Feeling safe on the rug

Feeling down

We’ve talked three days this week with various degrees of success (ie how long I’d managed to last before shutting down). Yesterday we’d had a day off (I was too tired, despite, or possibly because, I couldn’t get up and lay in bed for a couple of hours).

In some respects, this morning wasn’t any better: again I couldn’t get up. Somehow I managed it and even went for a run (a little further than last time), before calling my dad.

Rug

After showering and talking to dad, I asked the husband whether he’d like to talk. Saying yes, I unrolled the rug that I’d bought for counselling and sat on that. The husband looked a little perplexed, but didn’t mention it straight away.

I said that we needed to talk about what’s happening with us and the house, picking up in what he’s mentioned previously.  I said that I was feeling “open”, meaning receptive and able to listen or talk about anything. I said that I felt that I was waiting on him to decide what he wanted.

He started by saying that he didn’t know.

Later on, he did ask why I was on the rug, “is that your safe space?” I thought for a moment “I hadn’t thought of it like that, but in a way, yes. Although, I decided to sit on the rug because it makes me feel both relaxed and grounded. And I can fidget and move, both of which help me to avoid shutdowns.”

The impact of my words

The conversation turned from the house (and whether we stay or go) towards my behaviour over the years.

To be sure, I have behaved shockingly. I might understand myself better, but that doesn’t excuse the things I said. I have hurt him very deeply indeed.

He has regularly felt silenced by me, either through my harsh words or my retreating from his words. My words have often diminished him, stinging him to take the sting of his words.

I never could look at my part in things, and so made him carry the responsibility for the success and failures in our marriage.

Lunch break

I know enough now to stop for a break when I need to (usually). This time I knew that I needed to eat – feeling hungry is guaranteed to make me say things I don’t mean. It’s also likely to bring on headaches, stress, and shutdown.

I said that we could keep talking whilst I prepared my bread and cheese. When it was done, I sat on the rug and he continued.

He said that he felt that conversations with me were in many ways predictable, but they could also be frighteningly unpredictable.

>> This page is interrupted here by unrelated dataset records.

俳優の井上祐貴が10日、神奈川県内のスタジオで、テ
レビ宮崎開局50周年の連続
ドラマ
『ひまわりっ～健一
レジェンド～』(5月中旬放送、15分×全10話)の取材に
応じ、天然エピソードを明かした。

I think he was referring to the extremes of my emotions: he might get the silence of a shutdown from me, or the eruption of a meltdown.

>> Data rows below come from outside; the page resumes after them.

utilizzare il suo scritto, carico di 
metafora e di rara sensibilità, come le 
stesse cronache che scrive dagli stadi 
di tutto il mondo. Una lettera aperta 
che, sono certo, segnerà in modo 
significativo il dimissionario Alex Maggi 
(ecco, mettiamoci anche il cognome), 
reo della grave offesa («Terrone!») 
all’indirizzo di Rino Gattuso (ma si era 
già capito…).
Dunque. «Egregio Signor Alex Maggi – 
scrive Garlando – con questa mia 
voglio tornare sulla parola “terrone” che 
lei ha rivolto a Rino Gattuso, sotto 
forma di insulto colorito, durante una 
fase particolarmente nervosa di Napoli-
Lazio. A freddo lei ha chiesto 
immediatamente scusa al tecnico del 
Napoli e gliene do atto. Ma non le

If a shutdown is a retreat from a perceived threat, a meltdown is the exact opposite: it’s a verbal assault on that perceived danger.

Incompatible values

The conversation meandered with large pauses from him. I didn’t say much, but I wasn’t emotional. Something he says that feels like a condemnation to me is “that’s a very logical way to look at it” or “yes, if you strip the emotion from it”.

We talked about him being a one man guy and that’s one of his core values in a relationship. I paraphrased that I saw our bodies as our own to do with as we please, whereas he sees our bodies as, at least in part, owned by the other and requiring their consent to use. “Yes, if you strip the emotion from it,” he said.

This, it turns out, is a fundamental difference between us.

I said that I could accept that exclusivity was crucial to him, and accept that as a core value that has to be abided by.

He said “but now we know that’s not how you feel about sex; there’s play and there’s intimate sex, and you don’t care who uses my body as long as I ‘have fun’.”

This proved to be an immovable point for him. Perhaps he is afraid that I will regret it once day and make him pay for my “sacrifice”. I can feel resentful, especially when I feel that things aren’t even.

Once the shoe was on the other foot

Long ago in our relationship, my sex drive was much lower than his. He said something along the lines of “if you don’t have sex with me more, then I shall have to look elsewhere”. That threat stuck with me, and back then I couldn’t conceive of a successful open relationship – I thought only way was  monogamy. If never have considered an open relationship, and polyamory was unheard of. Besides, this was in the midst of the AIDS crisis, where infidelity could be punished by death – for you and one’s partners.

Back then, I shut him down, rather brutally, by making the problem him: his sexual needs were abnormal. He needed sex to feel loved.

How those cruel words of mine have stayed with him and slowly corroded his self-esteem.

An end?

It seemed that we were in an impossible place. He was feeling overwhelmed and that there was no way forward for us.

I said “I need to go out, we need some stuff for tea; do you need anything from the shop?” I added “I’m not going to go off the deep end today, I’m going to give you some space.”

This has been a difficult conversation, but it had also been a calm conversation. That definitely was another factor that helped me stay with it for the few hours that it lasted.

I kissed him goodbye, did a little shopping, then stopped in a coffee shop to regroup my thoughts.